Nos politiciens

Nos politiciens ne font plus des campagnes électorales, mais des approches médiatiques selon les données de leur service de marketing. Ils s’habillent et se coiffent de telle manière. Ne disent jamais certains mots. Pour eux, une idée se vend ou s’achète !

On en arrive à des situations complètement ridicules.

Des administrateurs décident qu’il n’y a plus de malades dans les hôpitaux, mais des clients. Même si ces clients sont plutôt en attente de services ces temps-ci, donc des clients insatisfaits, ils restent quand même ‘leurs’ clients !

D’autres, plus bandits, font double emploi. Ils déblatèrent contre les services sociaux, puis pèsent le poids de leurs mots quand un de leurs congénères vide nos caisses de retraite !

Bref, par le pouvoir de nos élus, on n’adapte plus l’argent aux besoins des populations, mais les populations aux besoins de l’argent.

Et plus personne ne parle des besoins de base pour tout le monde : la nourriture, le vêtement et le toit. À quoi bon ? Puisque, de toute façon, les pauvres et la classe moyenne n’ont pas les sous pour fournir une caisse électorale, et ce, même par des moyens détournés.

Nos gouvernants donc, stimulés par une caisse électorale bien remplie, n’ont de cesse de nous rabattre les oreilles avec les mérites de l’industrie de pointe, les cerveaux, etc., etc. Ils en sont tellement convaincus que, eux-mêmes, tentent de diriger un gouvernement comme s’il s’agissait d’une grosse compagnie, une multinationale.

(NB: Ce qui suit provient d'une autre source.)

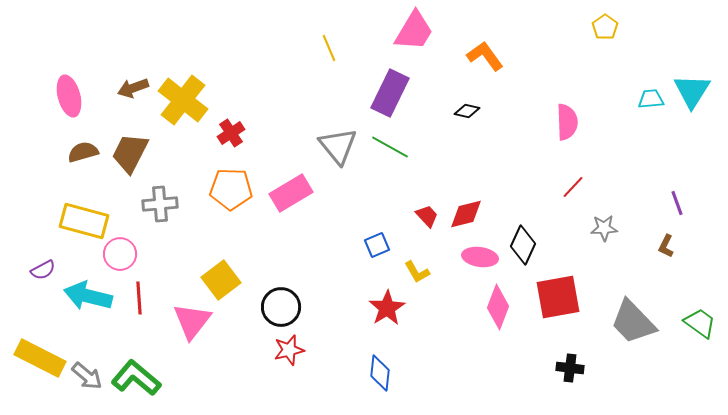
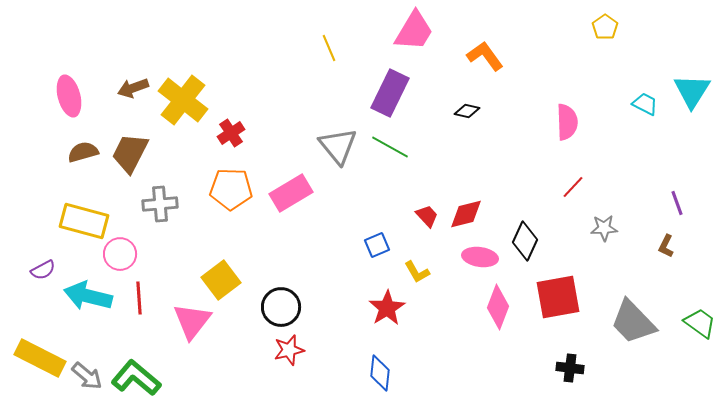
cyan trapezoid at (651, 99): moved 6 px left, 5 px down; rotated 32 degrees clockwise
black diamond at (523, 245): moved 2 px right, 4 px up
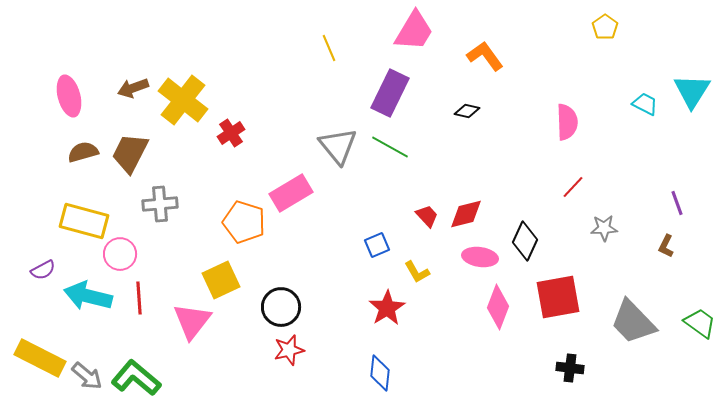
orange pentagon at (231, 189): moved 13 px right, 33 px down; rotated 15 degrees clockwise
yellow square at (221, 280): rotated 12 degrees clockwise
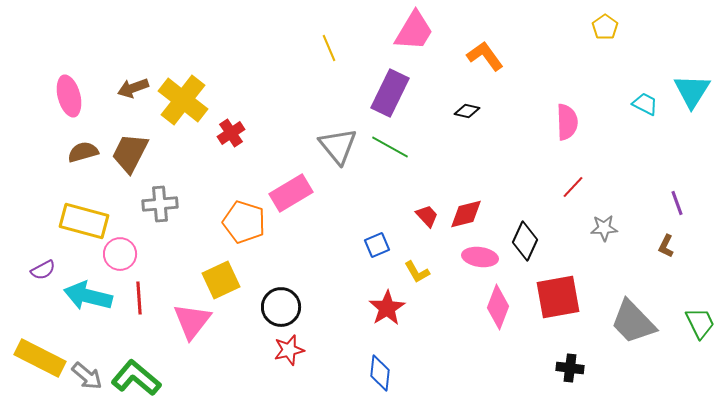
green trapezoid at (700, 323): rotated 28 degrees clockwise
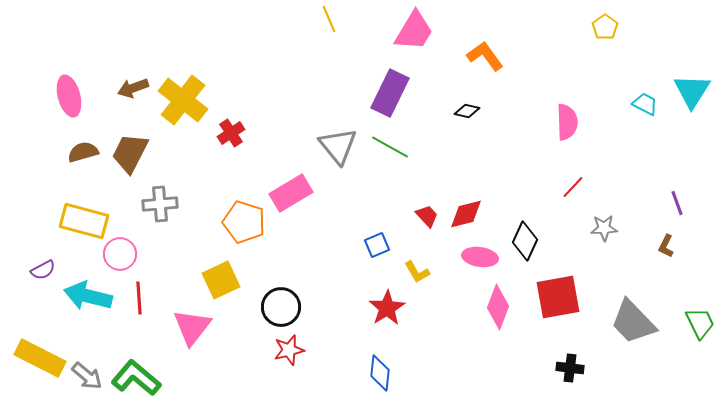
yellow line at (329, 48): moved 29 px up
pink triangle at (192, 321): moved 6 px down
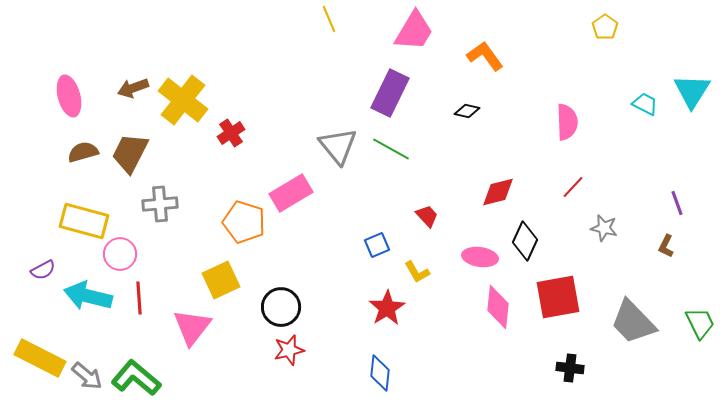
green line at (390, 147): moved 1 px right, 2 px down
red diamond at (466, 214): moved 32 px right, 22 px up
gray star at (604, 228): rotated 16 degrees clockwise
pink diamond at (498, 307): rotated 15 degrees counterclockwise
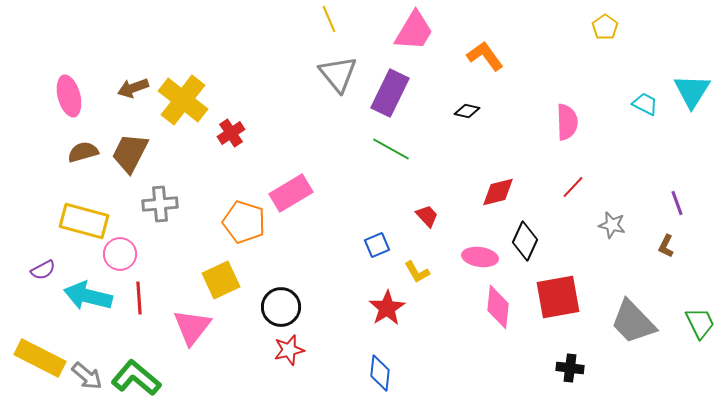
gray triangle at (338, 146): moved 72 px up
gray star at (604, 228): moved 8 px right, 3 px up
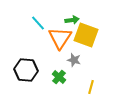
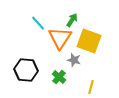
green arrow: rotated 48 degrees counterclockwise
yellow square: moved 3 px right, 6 px down
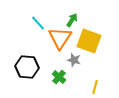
black hexagon: moved 1 px right, 3 px up
yellow line: moved 4 px right
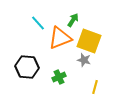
green arrow: moved 1 px right
orange triangle: rotated 35 degrees clockwise
gray star: moved 10 px right
green cross: rotated 24 degrees clockwise
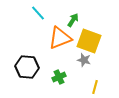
cyan line: moved 10 px up
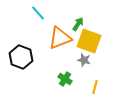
green arrow: moved 5 px right, 4 px down
black hexagon: moved 6 px left, 10 px up; rotated 15 degrees clockwise
green cross: moved 6 px right, 2 px down; rotated 32 degrees counterclockwise
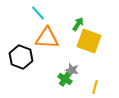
orange triangle: moved 13 px left; rotated 25 degrees clockwise
gray star: moved 12 px left, 10 px down
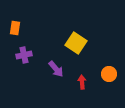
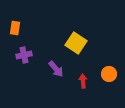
red arrow: moved 1 px right, 1 px up
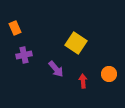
orange rectangle: rotated 32 degrees counterclockwise
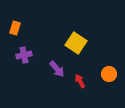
orange rectangle: rotated 40 degrees clockwise
purple arrow: moved 1 px right
red arrow: moved 3 px left; rotated 24 degrees counterclockwise
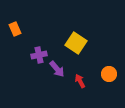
orange rectangle: moved 1 px down; rotated 40 degrees counterclockwise
purple cross: moved 15 px right
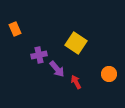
red arrow: moved 4 px left, 1 px down
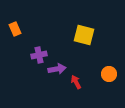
yellow square: moved 8 px right, 8 px up; rotated 20 degrees counterclockwise
purple arrow: rotated 60 degrees counterclockwise
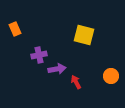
orange circle: moved 2 px right, 2 px down
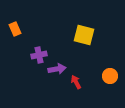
orange circle: moved 1 px left
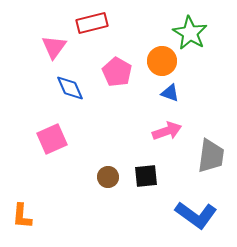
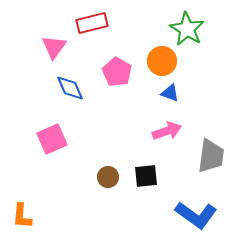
green star: moved 3 px left, 4 px up
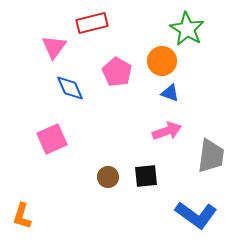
orange L-shape: rotated 12 degrees clockwise
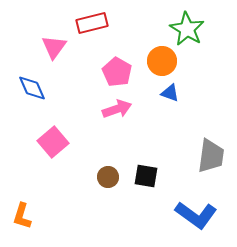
blue diamond: moved 38 px left
pink arrow: moved 50 px left, 22 px up
pink square: moved 1 px right, 3 px down; rotated 16 degrees counterclockwise
black square: rotated 15 degrees clockwise
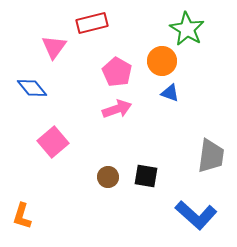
blue diamond: rotated 16 degrees counterclockwise
blue L-shape: rotated 6 degrees clockwise
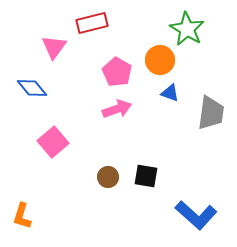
orange circle: moved 2 px left, 1 px up
gray trapezoid: moved 43 px up
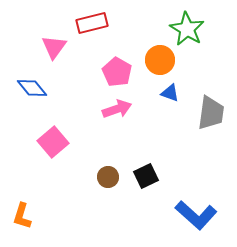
black square: rotated 35 degrees counterclockwise
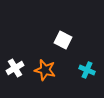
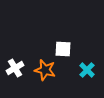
white square: moved 9 px down; rotated 24 degrees counterclockwise
cyan cross: rotated 21 degrees clockwise
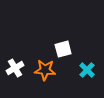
white square: rotated 18 degrees counterclockwise
orange star: rotated 10 degrees counterclockwise
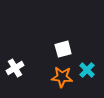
orange star: moved 17 px right, 7 px down
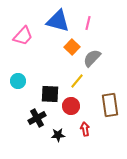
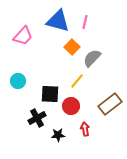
pink line: moved 3 px left, 1 px up
brown rectangle: moved 1 px up; rotated 60 degrees clockwise
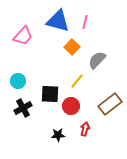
gray semicircle: moved 5 px right, 2 px down
black cross: moved 14 px left, 10 px up
red arrow: rotated 24 degrees clockwise
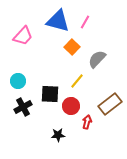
pink line: rotated 16 degrees clockwise
gray semicircle: moved 1 px up
black cross: moved 1 px up
red arrow: moved 2 px right, 7 px up
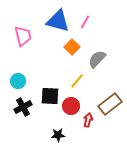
pink trapezoid: rotated 55 degrees counterclockwise
black square: moved 2 px down
red arrow: moved 1 px right, 2 px up
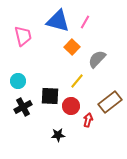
brown rectangle: moved 2 px up
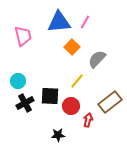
blue triangle: moved 1 px right, 1 px down; rotated 20 degrees counterclockwise
black cross: moved 2 px right, 4 px up
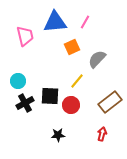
blue triangle: moved 4 px left
pink trapezoid: moved 2 px right
orange square: rotated 21 degrees clockwise
red circle: moved 1 px up
red arrow: moved 14 px right, 14 px down
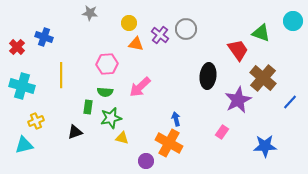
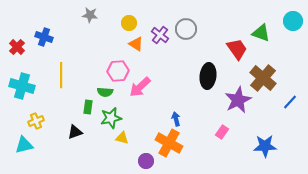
gray star: moved 2 px down
orange triangle: rotated 21 degrees clockwise
red trapezoid: moved 1 px left, 1 px up
pink hexagon: moved 11 px right, 7 px down
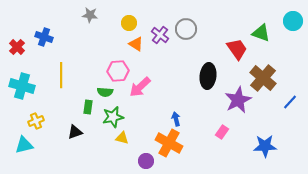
green star: moved 2 px right, 1 px up
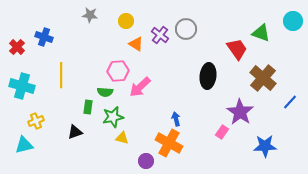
yellow circle: moved 3 px left, 2 px up
purple star: moved 2 px right, 12 px down; rotated 12 degrees counterclockwise
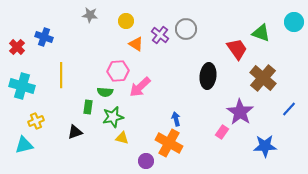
cyan circle: moved 1 px right, 1 px down
blue line: moved 1 px left, 7 px down
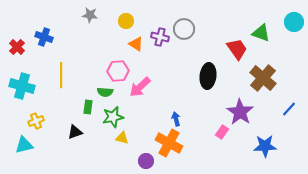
gray circle: moved 2 px left
purple cross: moved 2 px down; rotated 24 degrees counterclockwise
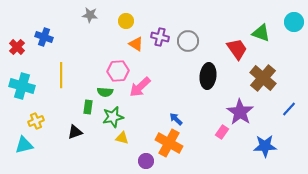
gray circle: moved 4 px right, 12 px down
blue arrow: rotated 32 degrees counterclockwise
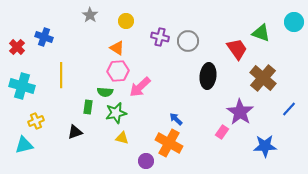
gray star: rotated 28 degrees clockwise
orange triangle: moved 19 px left, 4 px down
green star: moved 3 px right, 4 px up
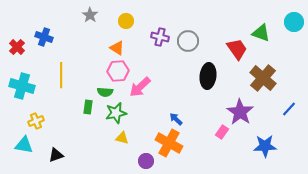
black triangle: moved 19 px left, 23 px down
cyan triangle: rotated 24 degrees clockwise
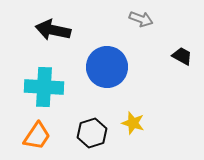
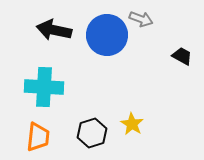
black arrow: moved 1 px right
blue circle: moved 32 px up
yellow star: moved 1 px left, 1 px down; rotated 15 degrees clockwise
orange trapezoid: moved 1 px right, 1 px down; rotated 28 degrees counterclockwise
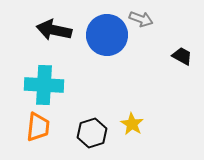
cyan cross: moved 2 px up
orange trapezoid: moved 10 px up
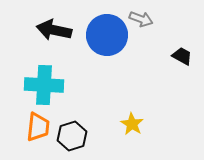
black hexagon: moved 20 px left, 3 px down
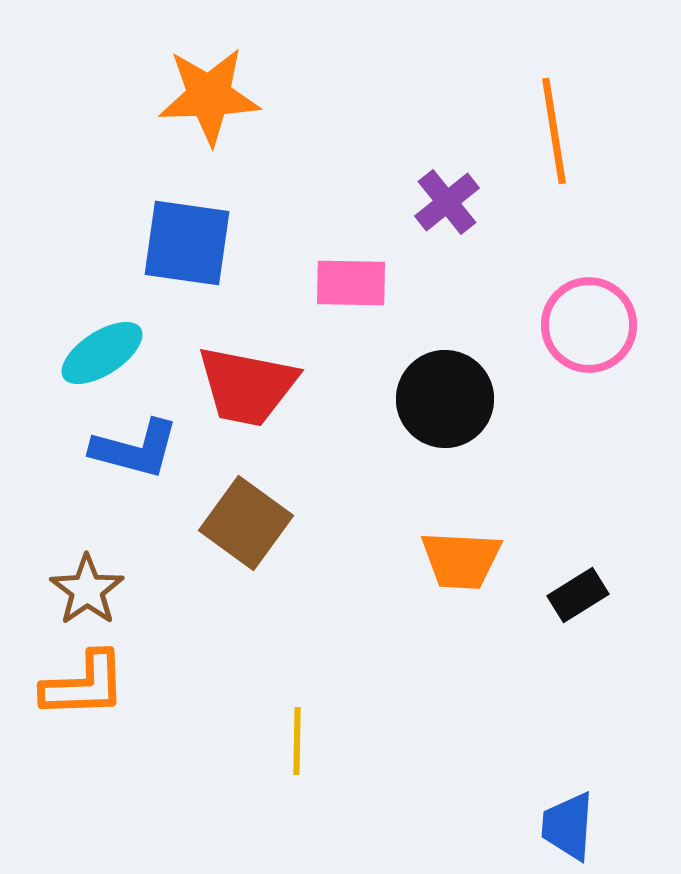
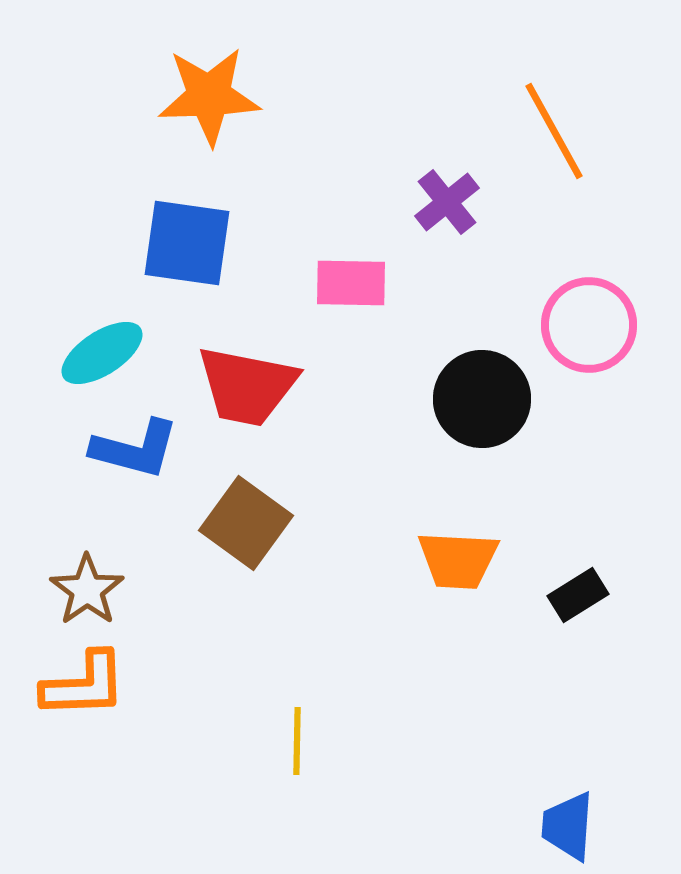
orange line: rotated 20 degrees counterclockwise
black circle: moved 37 px right
orange trapezoid: moved 3 px left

Pourtant, les multinationales sont loin d’être des enfants de cœur qui génèrent la prospérité par la création d’emploi.

Tout près de nous, au Québec, on retrouve encore deux exemples de décisions prises, quelque part dans le monde, par un exécutif d’actionnaires privilégiés, assoiffés de profits simples, faciles et rapides.

1) La pétrolière Shell Canada ferme ses installations de Montréal Est.
Elle ne garde qu’un faible réseau de distribution parce que, autrement, une fermeture complète signifierait une décontamination des sols très coûteuse. Et elle refuse de vendre ses installations parce qu’elle ne veut pas se créer de concurrent.

Cette décision de la pétrolière jette par terre tout un pan de l’économie Montréalaise : la biochimie. Et, à la télé, nos politiciens se tapent la gueule, comme s’ils n’avaient pas été prévenus de cette fermeture avant tout le monde.

2) La pharmaceutique, Merck Frosst Canada, ferme son service de la Recherche de Kirkland, Montréal Ouest, comprenant 180 chercheurs, le plus important de ses services.

Ici, pas un traître mot concernant les chercheurs, nos cerveaux, lesquels représentent probablement le capital le plus important dans le monde du travail.

Il semble que nos dirigeants ne savent plus quoi dire quand de telles décisions sont prises ailleurs, au-dessus de leurs têtes, par des gens qui se foutent totalement du bien-être d’un état et de ses citoyens.

Il serait bon que nos canadiens français, ces héritiers de nos porteurs d’eau, sachent qu’un gouvernement fort a des moyens de contrebalancer le pouvoir des multinationales.

Ce ne sont pas des Canadiens tels que Stephen Harper ou Mikael Ignatief qui vont changer quoi que ce soit dans ce domaine, bien au contraire. Les dirigeants canadiens se sont toujours efforcés d’imiter leurs voisins du sud, les Etats-Unis. Par eux, le mot ‘imitateurs’ s’est mérité un synonyme en celui de ‘singes’ dans un état qui se prend pour un pays.